* Problem description
The expected output is exactly the lines below, starting at the line with "Budongo Forest is" and ending at the line with "View Details", both included; no other line belongs in it.
(The data Opens)
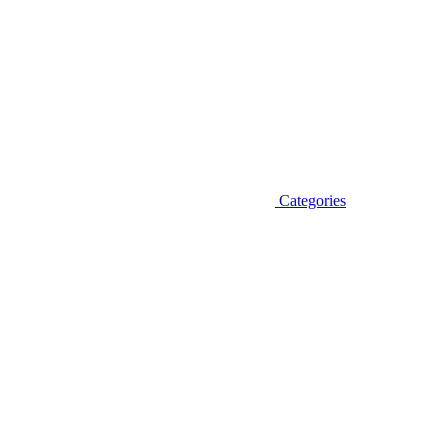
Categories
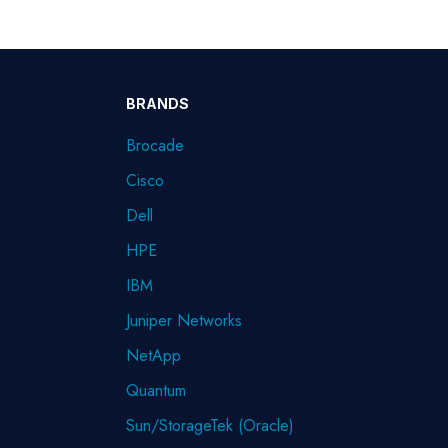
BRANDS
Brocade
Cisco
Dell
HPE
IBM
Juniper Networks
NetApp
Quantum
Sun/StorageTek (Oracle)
(The data Closes)
(The data Opens)
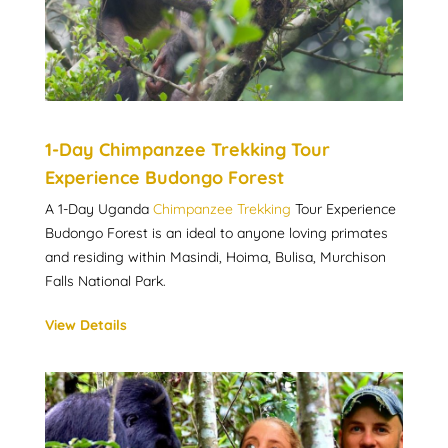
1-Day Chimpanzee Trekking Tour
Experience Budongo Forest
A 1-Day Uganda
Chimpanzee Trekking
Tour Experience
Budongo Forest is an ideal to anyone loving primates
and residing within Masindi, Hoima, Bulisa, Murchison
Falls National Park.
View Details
(The data Closes)
* Response box
Budongo Forest is an ideal to anyone loving primates
and residing within Masindi, Hoima, Bulisa, Murchison
Falls National Park.
View Details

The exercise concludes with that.